This seemed like an interesting premise to me. It was about how LDS people have this perspective of a very human God who mourns when we mourn and is happy when we're truly happy, and so on. Empathy and emotion and a personal relationship, not something distant or impersonal.
But the book-so odd. First, I don't know who it was written for. If it was written for non-members, it's extremely light on the LDS stuff. The 5 or 6 main premises that the author(s) state don't really have all that much to do with the church. One of them doesn't even have much to do with God (it was on 'original sin' - what this had to do with God's empathy, they don't really address).
And if the book was written for LDS people, rather than gospel citations such as scripture or general authorities, the book endlessly cites quotes from people from world history or literature. Every other page is a 'Dante said this' or 'Plato said that.' quote. Plus poems and song lyrics. Everywhere.
The sort of redeeming thing about the book is that the authors' heart at least sort of seems to be in the right place? Their premise is kind of unclear or inconsistent throughout the book but they seem to want to make some watered down argument to non-believers that God exists and that the LDS faith has some interesting insights on all of that. Sort of. They're really, really light on all that. Mostly they just quote poetry. This makes it so it's not spiritual.

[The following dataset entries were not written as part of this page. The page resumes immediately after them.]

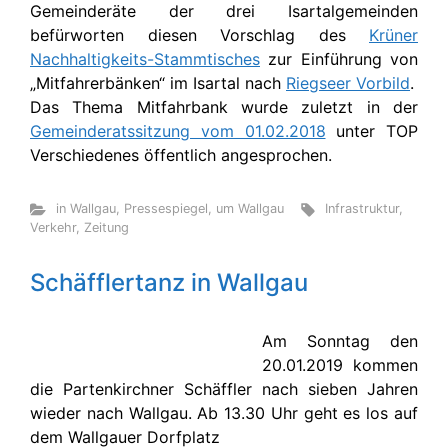
Gemeinderäte der drei Isartalgemeinden
befürworten diesen Vorschlag des
Krüner
Nachhaltigkeits-Stammtisches
zur Einführung von
„Mitfahrerbänken“ im Isartal nach
Riegseer Vorbild
.
Das Thema Mitfahrbank wurde zuletzt in der
Gemeinderatssitzung vom 01.02.2018
unter TOP
Verschiedenes öffentlich angesprochen.
in Wallgau
,
Pressespiegel
,
um Wallgau
Infrastruktur
,
Verkehr
,
Zeitung
Schäfflertanz in Wallgau
Am Sonntag den
20.01.2019 kommen
die Partenkirchner Schäffler nach sieben Jahren
wieder nach Wallgau. Ab 13.30 Uhr geht es los auf
dem Wallgauer Dorfplatz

One part I did like was where they made a practical appeal to the existence of God by listing all of the huge coincidences someone would have to accept to believe that this is all just some random accident. it went on and on about how our brains store memories and how we feel guilt and shame, which are not evolutionary or biological emotions, and how the earth is the exact right distance from the sun to be hospitable, and how just the exact right processes occur to keep the ocean from freezing from the bottom up. When it all adds up, it is a very tall order, the # of things you'd have to swallow to be able to firmly and without a doubt assert that there is no God. Fairly ridiculous, even.
Of course, we know this, but it was nice to see it written down somewhere. Personally I'd have preferred them making a spiritual appeal to the reality of God rather than a philosophical or intellectual one, but I suppose this kind of approach could have an affect on someone.
1 comment:
We got this at work (college library) and the title alone made me want to read it, but once I looked at the table of contents I decided not to. Just from that I kind of concluded that the book was not going to measure up to the title.
Unfortunately, I felt the same after reading "Happy Like Jesus." Br. Ogden is a super smart man, but the book was a little too simple.